The Warrior-Scholar Project coordinates immersive academic preparation courses for enlisted military veterans of any skill level at America’s top universities. The program is designed to help military veterans develop and rediscover the skills and confidence necessary to successfully complete four-year undergraduate degrees. Because veterans are non-traditional students with unique experiences distinguishing them from their college peers, WSP also uses the boot camps to help prepare participants for the emotional and cultural adaptations required to succeed in a higher education setting.

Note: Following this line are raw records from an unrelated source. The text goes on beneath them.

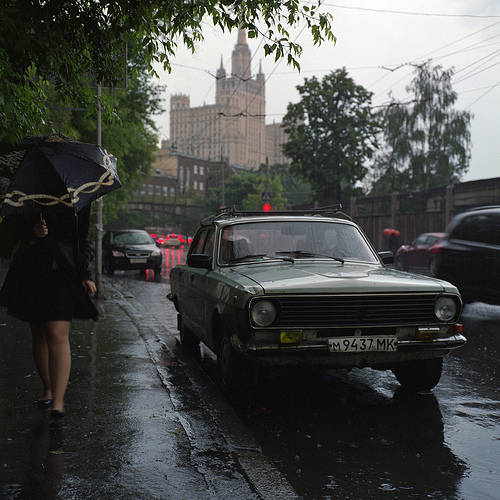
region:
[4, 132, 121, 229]
black and gold umbrella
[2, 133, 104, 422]
woman wearing a black dress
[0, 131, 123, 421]
woman carrying an umbrella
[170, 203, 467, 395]
old car with white license plate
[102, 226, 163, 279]
shiny black car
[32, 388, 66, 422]
pair of black flat shoes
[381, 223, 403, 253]
person with a red umbrella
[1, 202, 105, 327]
Woman is wearing a black dress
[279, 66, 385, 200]
Green leaves on a tree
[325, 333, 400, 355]
A white rectangular license plate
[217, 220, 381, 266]
Front window of a car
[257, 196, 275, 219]
Traffic light lit up red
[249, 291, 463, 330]
Two round headlights on a car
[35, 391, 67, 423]
A pair of black shoes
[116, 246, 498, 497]
The street is wet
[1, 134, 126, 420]
A lady is holding an umbrella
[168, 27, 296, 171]
A tall brown building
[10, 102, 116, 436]
Woman holding an umbrella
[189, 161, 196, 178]
Small window on a building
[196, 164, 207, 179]
Small window on a building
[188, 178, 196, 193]
Small window on a building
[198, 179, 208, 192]
Small window on a building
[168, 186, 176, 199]
Small window on a building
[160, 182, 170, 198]
Small window on a building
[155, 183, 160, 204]
Small window on a building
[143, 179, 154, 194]
Small window on a building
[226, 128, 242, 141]
Small window on a building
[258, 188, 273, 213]
red illuminated traffic control light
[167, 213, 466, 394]
a small green car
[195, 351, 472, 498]
shadow of the car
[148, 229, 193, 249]
tail lights of vehicles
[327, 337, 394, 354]
white car tag with black writing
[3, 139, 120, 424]
woman walking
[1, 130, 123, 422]
woman wearing a black outfit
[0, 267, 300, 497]
sidewalk is wet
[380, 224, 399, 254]
a person carrying a red umbrella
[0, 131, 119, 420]
Lady holding an umbrella and walking.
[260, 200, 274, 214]
Red stop light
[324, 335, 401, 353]
License plate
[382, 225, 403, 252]
Person holding red umbrella.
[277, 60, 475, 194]
Trees in the background.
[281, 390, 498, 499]
Puddle on the ground.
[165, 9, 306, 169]
Large building in the background.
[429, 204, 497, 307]
Car moving through photograph.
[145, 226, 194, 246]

“We are proud to host a Warrior-Scholar Project Academic boot camp at Syracuse University for the 2017 year,” says Sidney Ellington, executive director of WSP. “The program at Syracuse will tap into the immense potential of post-9/11 veterans and reduce obstacles to success, addressing veterans’ misperceptions about college and building their confidence through an intense academic reorientation.”
WSP launched its first program at Yale University in 2012 with nine participants. Since then, WSP has expanded to encompass 12 top schools, including Syracuse University, and is on track to host more than 200 veterans at boot camps across the country in 2017. In addition to Syracuse University, WSP graduates have gone on to enroll at top schools including Yale, Harvard and Georgetown universities.
“Stepping onto a college campus is intimidating for anyone, and can be even more so for active or veteran service members,” says Mike Haynie, vice chancellor and executive director of the Institute for Veterans and Military Families at Syracuse University. “The important role the Warrior-Scholar Project plays in engaging these military members with universities around the U.S. is vital to their future career success. We are proud to be a part of that work, and we look forward to hosting this year’s participants this summer to share our educational experience with them.”
Each WSP boot camp is run by a team of student veterans, and taught by university professors and graduate students. An intensive syllabus composed of both classic and modern scholarly works guides participants as they learn how to frame their ideas in an academic context, think critically and formulate scholarly arguments. Participants not only learn the subject-matter material; they learn how to learn.
“Because of their technical training and diverse, cross-cultural experiences, military veterans have much to contribute to higher education, beyond their strengths in discipline, teamwork and resilience,” says Corri Zoli, chair, WSP Board of Academic Advisors, and director of research, Institute for National Security and Counterterrorism at Syracuse University. “Yet too often veterans are an uncommon sight at four-year colleges. The presence on Syracuse University’s campus of venerable veterans’ programs such as the Defense Comptrollership Program and the Military Visual Journalism Program means our partnership with WSP is a natural fit, and it works exceptionally well. As an instructor, I can attest to how this college readiness program strives to make veterans part of a wider academic conversation and to become campus leaders.”
“This course was a rigorous challenge which prepared myself to succeed in my studies at Syracuse University,” says Adam LeGrand, WSP program alumnus. “The focused reading and writing skills have enabled me to anticipate earning honors this past semester; I highly recommend this course to any veteran considering returning to higher education. The contacts and support I have received in my goals of attending law school from WSP staff and alumni have by far been the most important outcome for myself.”
WSP funders and private donors cover the entire cost of the program for participants, excluding travel. Student veterans attending Syracuse University boot camp will reside in campus housing and attend lectures in various classrooms.